Stated exercise >> Rewrite the entries below as a numbered list, leaving out blank lines and using only the lines from the one containing "name author: (Rose) M.E. Jones" up to and including the one containing "elevation (m): 1500".

Material to process >>
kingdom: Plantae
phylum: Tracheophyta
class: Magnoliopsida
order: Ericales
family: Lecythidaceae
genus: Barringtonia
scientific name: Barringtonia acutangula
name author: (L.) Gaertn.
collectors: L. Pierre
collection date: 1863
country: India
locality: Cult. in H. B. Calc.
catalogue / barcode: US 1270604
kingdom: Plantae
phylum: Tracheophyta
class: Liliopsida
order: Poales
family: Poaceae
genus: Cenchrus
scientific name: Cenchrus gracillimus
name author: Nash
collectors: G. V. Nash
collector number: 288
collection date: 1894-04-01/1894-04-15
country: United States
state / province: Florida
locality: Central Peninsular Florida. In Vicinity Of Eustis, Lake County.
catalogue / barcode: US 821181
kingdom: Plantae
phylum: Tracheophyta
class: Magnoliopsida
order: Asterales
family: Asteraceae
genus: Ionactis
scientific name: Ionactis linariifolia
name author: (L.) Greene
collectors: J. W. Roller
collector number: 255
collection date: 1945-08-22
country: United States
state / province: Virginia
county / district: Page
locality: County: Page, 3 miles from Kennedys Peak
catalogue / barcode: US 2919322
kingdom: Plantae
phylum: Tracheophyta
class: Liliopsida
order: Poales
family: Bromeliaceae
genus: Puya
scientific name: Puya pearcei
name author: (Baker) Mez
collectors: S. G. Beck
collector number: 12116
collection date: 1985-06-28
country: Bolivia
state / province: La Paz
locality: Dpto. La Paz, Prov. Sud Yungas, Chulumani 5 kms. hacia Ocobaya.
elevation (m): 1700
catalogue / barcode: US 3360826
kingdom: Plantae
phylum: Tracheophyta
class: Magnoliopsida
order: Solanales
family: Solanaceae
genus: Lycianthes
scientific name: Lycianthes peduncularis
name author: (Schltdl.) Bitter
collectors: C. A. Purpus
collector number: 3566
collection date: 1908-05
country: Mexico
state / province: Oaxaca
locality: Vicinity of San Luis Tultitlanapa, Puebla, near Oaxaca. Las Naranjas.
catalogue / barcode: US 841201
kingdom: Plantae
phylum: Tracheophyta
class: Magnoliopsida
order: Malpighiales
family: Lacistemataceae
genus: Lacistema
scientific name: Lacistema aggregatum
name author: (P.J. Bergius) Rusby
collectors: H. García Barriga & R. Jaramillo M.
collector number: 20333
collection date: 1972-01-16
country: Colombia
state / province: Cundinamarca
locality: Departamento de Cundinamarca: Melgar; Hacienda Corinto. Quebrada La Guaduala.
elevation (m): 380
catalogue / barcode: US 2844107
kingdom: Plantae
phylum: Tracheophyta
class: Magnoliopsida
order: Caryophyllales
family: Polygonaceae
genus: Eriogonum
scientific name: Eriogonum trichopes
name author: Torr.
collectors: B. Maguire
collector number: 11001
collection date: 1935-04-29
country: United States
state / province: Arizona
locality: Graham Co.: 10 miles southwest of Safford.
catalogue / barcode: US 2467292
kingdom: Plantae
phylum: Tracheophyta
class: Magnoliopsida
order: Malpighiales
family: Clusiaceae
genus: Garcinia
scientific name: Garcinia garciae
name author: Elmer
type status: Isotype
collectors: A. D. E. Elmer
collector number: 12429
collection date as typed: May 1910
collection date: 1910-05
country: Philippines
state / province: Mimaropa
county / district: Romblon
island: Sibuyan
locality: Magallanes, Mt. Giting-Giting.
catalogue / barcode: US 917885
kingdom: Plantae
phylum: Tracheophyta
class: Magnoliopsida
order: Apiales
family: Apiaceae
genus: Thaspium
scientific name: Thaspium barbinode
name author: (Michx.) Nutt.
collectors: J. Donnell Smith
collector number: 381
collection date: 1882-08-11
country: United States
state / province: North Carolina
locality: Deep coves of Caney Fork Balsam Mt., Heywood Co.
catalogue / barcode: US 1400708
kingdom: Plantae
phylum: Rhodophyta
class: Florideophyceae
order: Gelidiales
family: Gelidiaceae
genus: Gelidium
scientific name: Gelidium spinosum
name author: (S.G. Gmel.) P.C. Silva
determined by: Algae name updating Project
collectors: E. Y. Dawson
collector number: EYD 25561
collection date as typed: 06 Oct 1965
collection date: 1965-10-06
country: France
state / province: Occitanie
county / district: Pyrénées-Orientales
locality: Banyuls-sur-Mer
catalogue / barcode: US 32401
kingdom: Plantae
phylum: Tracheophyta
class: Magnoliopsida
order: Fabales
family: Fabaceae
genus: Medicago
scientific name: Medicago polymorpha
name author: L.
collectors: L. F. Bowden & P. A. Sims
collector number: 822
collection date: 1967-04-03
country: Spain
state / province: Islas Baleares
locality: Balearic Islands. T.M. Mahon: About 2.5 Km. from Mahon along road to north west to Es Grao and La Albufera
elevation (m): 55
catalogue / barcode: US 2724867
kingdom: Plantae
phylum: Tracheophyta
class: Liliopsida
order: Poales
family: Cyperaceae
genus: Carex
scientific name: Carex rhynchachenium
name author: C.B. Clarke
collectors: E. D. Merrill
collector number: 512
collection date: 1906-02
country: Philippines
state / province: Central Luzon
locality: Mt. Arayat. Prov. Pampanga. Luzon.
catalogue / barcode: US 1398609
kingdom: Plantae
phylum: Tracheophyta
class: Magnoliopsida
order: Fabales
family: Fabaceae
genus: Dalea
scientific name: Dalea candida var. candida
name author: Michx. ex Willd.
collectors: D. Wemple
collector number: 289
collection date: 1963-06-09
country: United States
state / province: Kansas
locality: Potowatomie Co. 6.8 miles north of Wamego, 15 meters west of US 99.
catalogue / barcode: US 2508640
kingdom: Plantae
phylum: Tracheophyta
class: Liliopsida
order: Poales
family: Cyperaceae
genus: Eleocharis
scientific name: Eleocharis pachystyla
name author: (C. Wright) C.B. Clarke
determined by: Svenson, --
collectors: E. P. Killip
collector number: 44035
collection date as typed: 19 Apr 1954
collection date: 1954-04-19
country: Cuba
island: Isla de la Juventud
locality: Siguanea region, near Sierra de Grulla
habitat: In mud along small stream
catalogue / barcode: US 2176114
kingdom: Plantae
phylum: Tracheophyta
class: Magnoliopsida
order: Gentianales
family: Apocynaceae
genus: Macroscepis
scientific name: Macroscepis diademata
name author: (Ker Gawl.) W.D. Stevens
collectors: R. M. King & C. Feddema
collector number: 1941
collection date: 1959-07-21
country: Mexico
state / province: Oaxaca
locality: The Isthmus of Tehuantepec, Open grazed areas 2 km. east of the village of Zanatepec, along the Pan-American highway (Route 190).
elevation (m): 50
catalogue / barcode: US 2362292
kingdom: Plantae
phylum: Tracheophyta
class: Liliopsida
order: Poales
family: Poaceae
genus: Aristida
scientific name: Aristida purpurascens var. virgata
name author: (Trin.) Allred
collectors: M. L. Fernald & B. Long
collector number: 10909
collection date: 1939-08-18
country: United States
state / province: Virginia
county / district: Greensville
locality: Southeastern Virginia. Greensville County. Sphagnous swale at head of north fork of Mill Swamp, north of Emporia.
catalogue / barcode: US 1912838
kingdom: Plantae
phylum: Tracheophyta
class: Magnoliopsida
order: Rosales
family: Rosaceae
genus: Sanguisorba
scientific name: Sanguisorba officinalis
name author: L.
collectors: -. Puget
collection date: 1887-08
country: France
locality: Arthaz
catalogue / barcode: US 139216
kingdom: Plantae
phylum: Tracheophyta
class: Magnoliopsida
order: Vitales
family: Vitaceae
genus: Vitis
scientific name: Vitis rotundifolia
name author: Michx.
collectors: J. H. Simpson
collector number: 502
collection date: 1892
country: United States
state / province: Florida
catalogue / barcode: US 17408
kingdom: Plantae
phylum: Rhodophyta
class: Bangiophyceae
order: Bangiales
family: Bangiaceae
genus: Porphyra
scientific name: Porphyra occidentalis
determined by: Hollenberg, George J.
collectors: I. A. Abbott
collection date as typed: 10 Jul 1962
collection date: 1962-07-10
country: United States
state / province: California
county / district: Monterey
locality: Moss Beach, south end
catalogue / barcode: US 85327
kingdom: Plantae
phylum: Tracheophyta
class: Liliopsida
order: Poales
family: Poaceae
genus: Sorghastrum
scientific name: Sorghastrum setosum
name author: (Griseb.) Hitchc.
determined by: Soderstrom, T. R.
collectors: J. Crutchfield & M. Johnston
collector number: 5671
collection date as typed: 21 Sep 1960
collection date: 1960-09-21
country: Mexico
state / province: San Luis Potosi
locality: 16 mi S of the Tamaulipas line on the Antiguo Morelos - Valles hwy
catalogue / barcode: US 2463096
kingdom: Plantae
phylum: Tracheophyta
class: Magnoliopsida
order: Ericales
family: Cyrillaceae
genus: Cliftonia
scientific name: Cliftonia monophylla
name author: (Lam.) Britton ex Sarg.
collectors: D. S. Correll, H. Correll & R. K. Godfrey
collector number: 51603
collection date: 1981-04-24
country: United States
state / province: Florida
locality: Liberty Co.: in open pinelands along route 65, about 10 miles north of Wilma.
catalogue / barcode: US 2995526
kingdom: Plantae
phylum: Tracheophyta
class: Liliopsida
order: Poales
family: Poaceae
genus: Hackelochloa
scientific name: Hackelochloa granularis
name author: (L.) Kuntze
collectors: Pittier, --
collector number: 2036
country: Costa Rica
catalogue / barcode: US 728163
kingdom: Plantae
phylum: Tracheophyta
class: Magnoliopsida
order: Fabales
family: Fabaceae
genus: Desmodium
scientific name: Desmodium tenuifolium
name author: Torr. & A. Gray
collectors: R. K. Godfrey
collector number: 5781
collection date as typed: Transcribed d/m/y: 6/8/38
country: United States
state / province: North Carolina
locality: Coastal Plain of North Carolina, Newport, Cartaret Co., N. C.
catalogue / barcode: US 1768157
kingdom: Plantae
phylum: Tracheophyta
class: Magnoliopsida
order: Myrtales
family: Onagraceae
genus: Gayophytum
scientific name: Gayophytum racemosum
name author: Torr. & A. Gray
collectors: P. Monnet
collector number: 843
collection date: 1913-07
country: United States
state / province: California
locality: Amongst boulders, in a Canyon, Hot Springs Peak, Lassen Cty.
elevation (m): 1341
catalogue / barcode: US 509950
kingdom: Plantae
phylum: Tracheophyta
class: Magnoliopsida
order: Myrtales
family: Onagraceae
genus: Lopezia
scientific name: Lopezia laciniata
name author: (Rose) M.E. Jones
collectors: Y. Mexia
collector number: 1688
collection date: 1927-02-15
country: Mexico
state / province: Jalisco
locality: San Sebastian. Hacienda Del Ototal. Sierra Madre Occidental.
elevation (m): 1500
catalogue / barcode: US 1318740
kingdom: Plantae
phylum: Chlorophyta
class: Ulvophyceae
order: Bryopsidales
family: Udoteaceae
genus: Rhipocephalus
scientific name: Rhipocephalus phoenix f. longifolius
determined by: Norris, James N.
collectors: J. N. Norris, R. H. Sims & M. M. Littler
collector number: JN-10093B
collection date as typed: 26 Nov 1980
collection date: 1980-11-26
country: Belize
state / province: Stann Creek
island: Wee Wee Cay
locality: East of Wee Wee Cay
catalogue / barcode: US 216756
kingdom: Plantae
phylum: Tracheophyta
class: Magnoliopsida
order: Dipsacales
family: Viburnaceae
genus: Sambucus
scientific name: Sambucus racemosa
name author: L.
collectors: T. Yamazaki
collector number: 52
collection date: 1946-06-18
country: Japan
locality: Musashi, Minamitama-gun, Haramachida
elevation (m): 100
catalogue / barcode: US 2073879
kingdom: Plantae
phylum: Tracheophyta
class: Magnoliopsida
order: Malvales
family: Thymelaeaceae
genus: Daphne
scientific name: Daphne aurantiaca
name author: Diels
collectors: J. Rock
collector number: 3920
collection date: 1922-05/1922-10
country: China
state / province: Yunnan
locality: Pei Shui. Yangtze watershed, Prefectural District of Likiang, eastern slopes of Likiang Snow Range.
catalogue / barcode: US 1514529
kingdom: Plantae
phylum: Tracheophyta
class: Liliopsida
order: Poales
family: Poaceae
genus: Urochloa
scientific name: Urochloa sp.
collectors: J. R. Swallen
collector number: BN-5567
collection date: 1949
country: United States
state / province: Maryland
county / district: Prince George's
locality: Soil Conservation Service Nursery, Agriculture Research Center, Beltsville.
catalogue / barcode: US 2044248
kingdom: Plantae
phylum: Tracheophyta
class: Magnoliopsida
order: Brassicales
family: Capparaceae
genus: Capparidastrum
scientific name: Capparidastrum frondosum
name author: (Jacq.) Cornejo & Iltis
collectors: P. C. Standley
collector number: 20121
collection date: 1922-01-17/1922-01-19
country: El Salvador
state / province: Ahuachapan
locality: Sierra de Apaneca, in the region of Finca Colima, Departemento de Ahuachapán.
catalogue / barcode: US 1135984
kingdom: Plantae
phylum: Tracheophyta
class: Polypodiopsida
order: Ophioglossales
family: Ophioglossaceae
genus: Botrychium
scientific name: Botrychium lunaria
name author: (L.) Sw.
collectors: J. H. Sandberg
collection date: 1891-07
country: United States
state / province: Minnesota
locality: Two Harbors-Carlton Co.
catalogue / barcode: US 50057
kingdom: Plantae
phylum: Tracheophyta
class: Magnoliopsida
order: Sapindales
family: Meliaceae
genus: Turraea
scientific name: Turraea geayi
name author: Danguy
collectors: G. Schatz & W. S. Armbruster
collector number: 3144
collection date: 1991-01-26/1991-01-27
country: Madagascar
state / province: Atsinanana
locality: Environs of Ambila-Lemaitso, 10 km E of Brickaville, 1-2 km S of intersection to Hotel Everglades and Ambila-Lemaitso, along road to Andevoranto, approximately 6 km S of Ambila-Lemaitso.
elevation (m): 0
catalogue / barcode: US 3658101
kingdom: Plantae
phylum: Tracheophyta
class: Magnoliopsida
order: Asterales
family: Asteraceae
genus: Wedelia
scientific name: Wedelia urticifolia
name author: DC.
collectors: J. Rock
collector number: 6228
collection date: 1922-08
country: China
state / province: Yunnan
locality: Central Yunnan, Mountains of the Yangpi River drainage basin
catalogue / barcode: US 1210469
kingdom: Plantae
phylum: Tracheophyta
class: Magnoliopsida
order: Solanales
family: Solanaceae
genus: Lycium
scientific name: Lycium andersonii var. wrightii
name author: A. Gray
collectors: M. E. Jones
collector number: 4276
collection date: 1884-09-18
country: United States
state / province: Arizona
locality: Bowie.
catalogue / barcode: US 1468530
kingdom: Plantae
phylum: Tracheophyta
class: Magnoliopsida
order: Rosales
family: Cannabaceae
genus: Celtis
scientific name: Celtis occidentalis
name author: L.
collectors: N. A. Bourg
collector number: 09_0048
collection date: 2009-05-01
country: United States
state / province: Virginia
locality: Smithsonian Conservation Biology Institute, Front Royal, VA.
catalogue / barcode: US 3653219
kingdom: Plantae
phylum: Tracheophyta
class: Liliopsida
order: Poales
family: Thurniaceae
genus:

Final answer >>
1. name author: (Rose) M.E. Jones
2. collectors: Y. Mexia
3. collector number: 1688
4. collection date: 1927-02-15
5. country: Mexico
6. state / province: Jalisco
7. locality: San Sebastian. Hacienda Del Ototal. Sierra Madre Occidental.
8. elevation (m): 1500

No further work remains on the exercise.